Exercise input
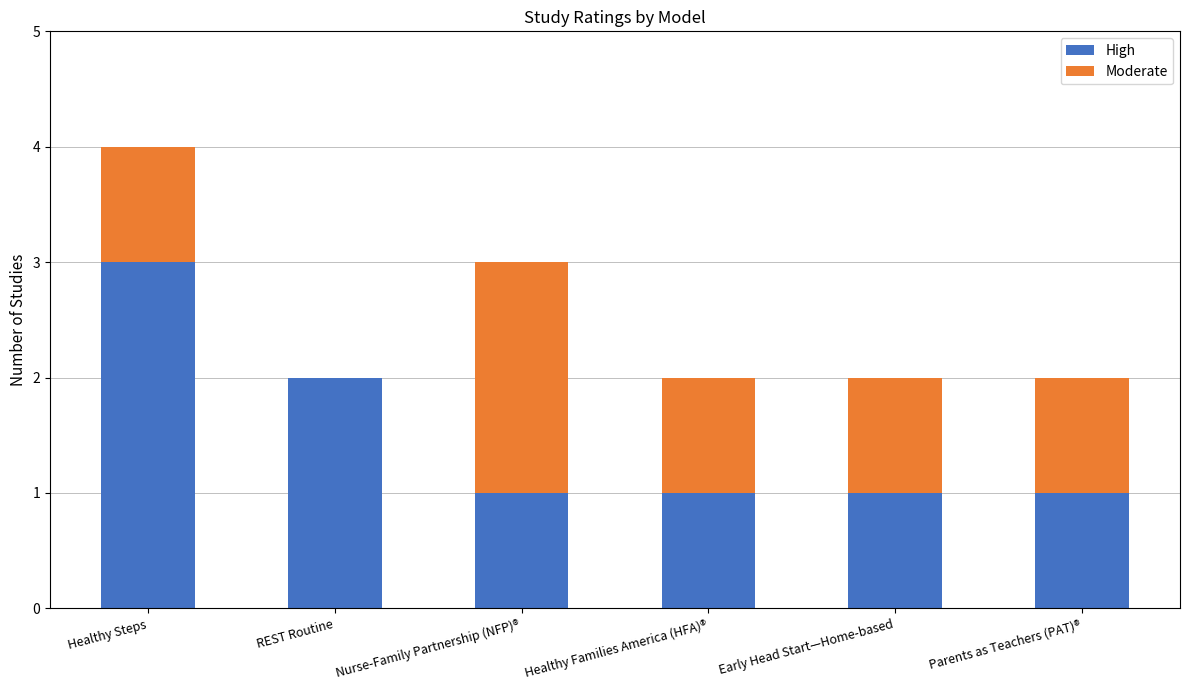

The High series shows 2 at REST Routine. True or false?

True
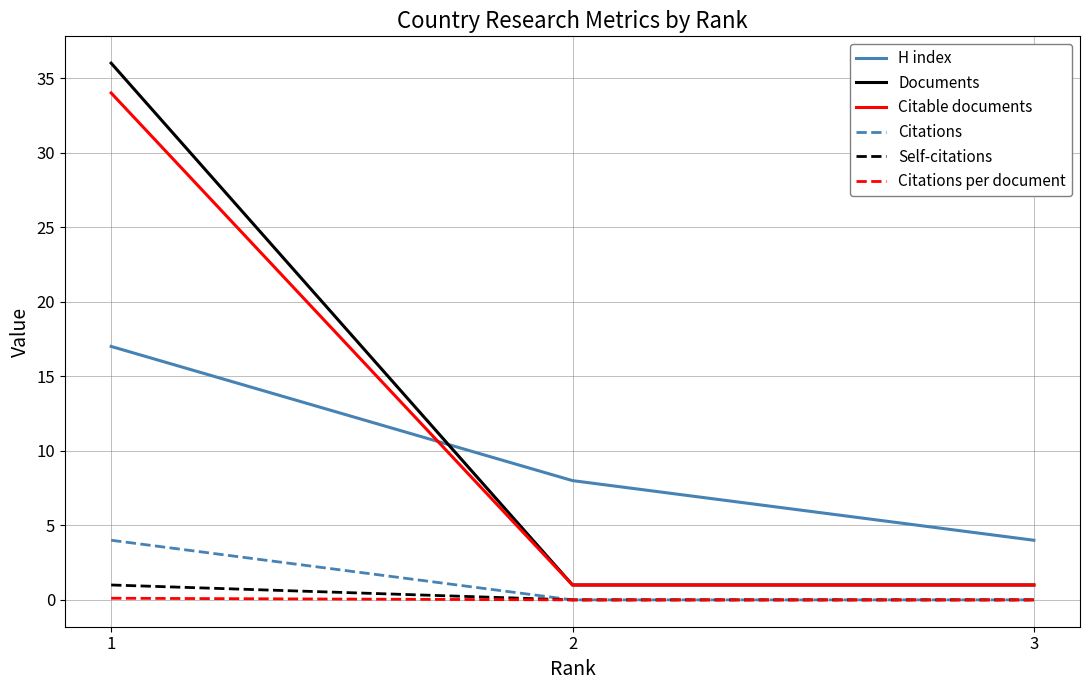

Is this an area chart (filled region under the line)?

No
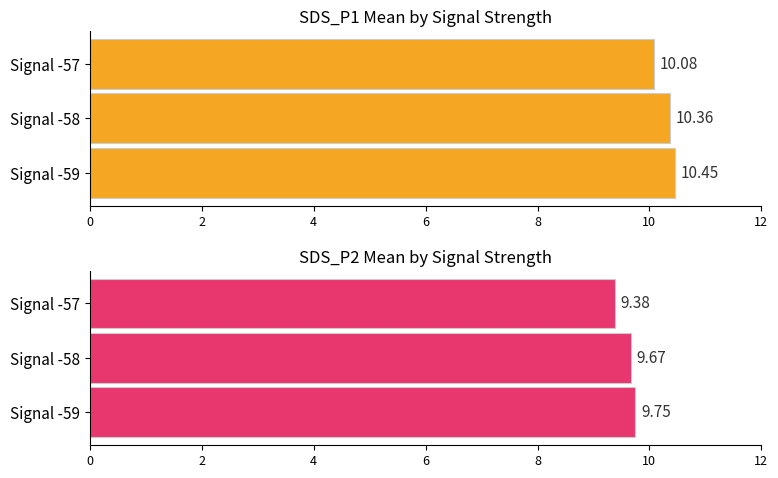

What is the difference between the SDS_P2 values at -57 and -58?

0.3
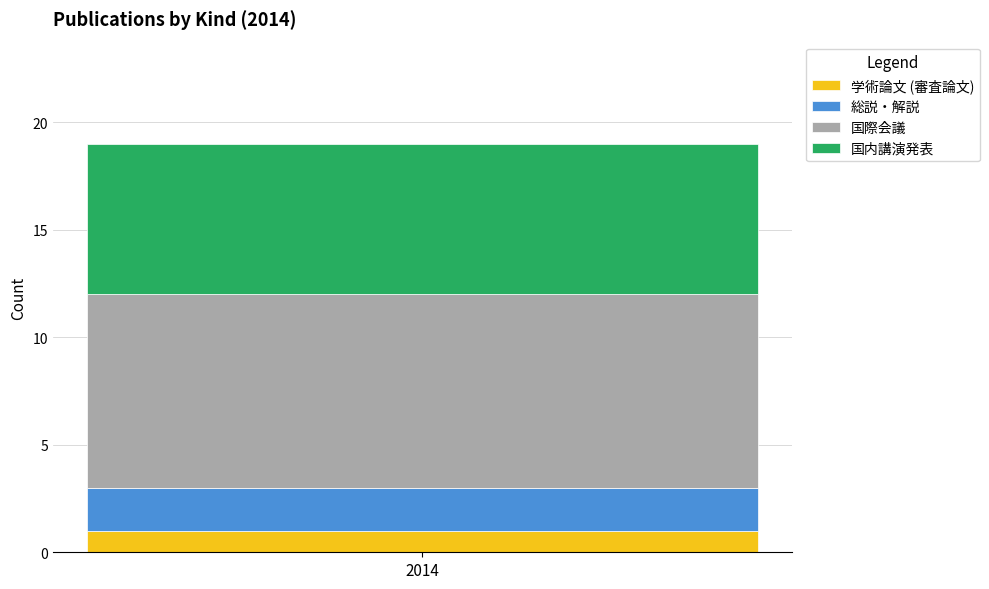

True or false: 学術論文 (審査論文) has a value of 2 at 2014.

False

...

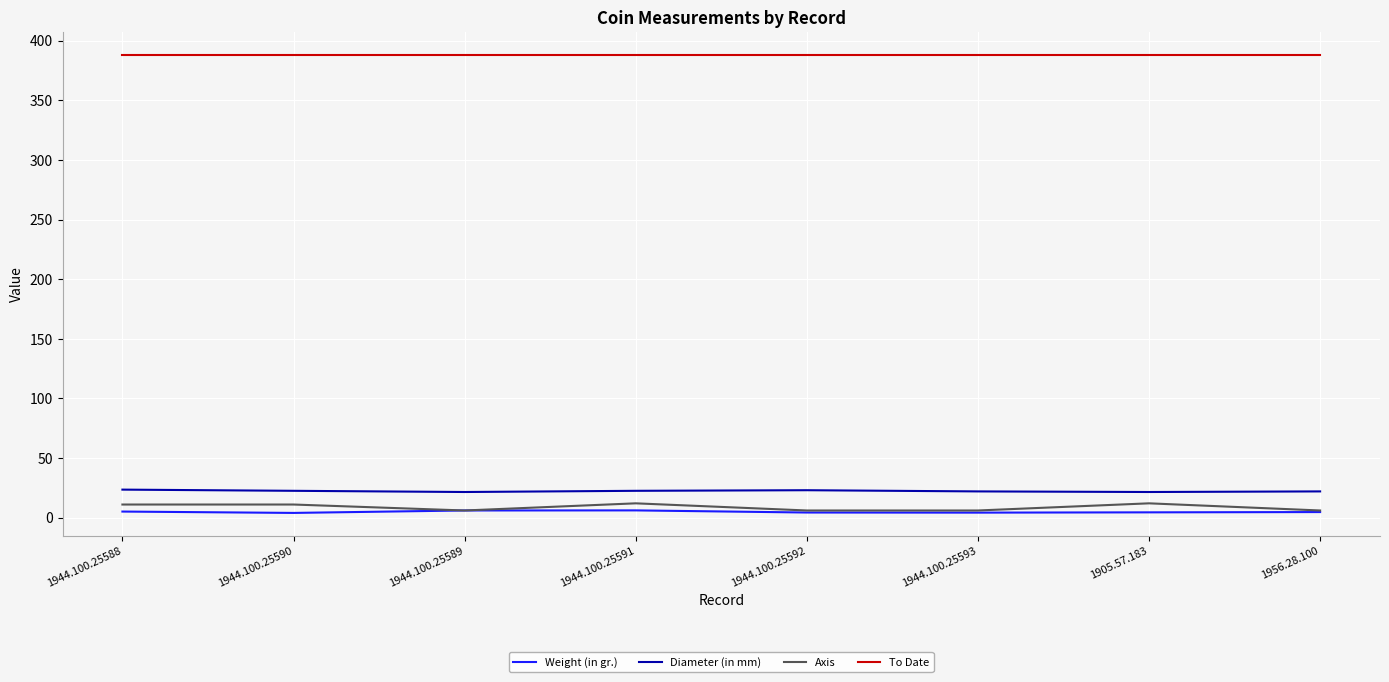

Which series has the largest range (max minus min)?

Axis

What you need to do
Quote the rows exactly, starting with the line that contains "The High series" and going on through the line that contains "True or false: 学術論文". Leave the pictures out of your answer.

Exercise solution
The High series shows 2 at REST Routine. True or false?

True

Is this an area chart (filled region under the line)?

No

What is the difference between the SDS_P2 values at -57 and -58?

0.3

True or false: 学術論文 (審査論文) has a value of 2 at 2014.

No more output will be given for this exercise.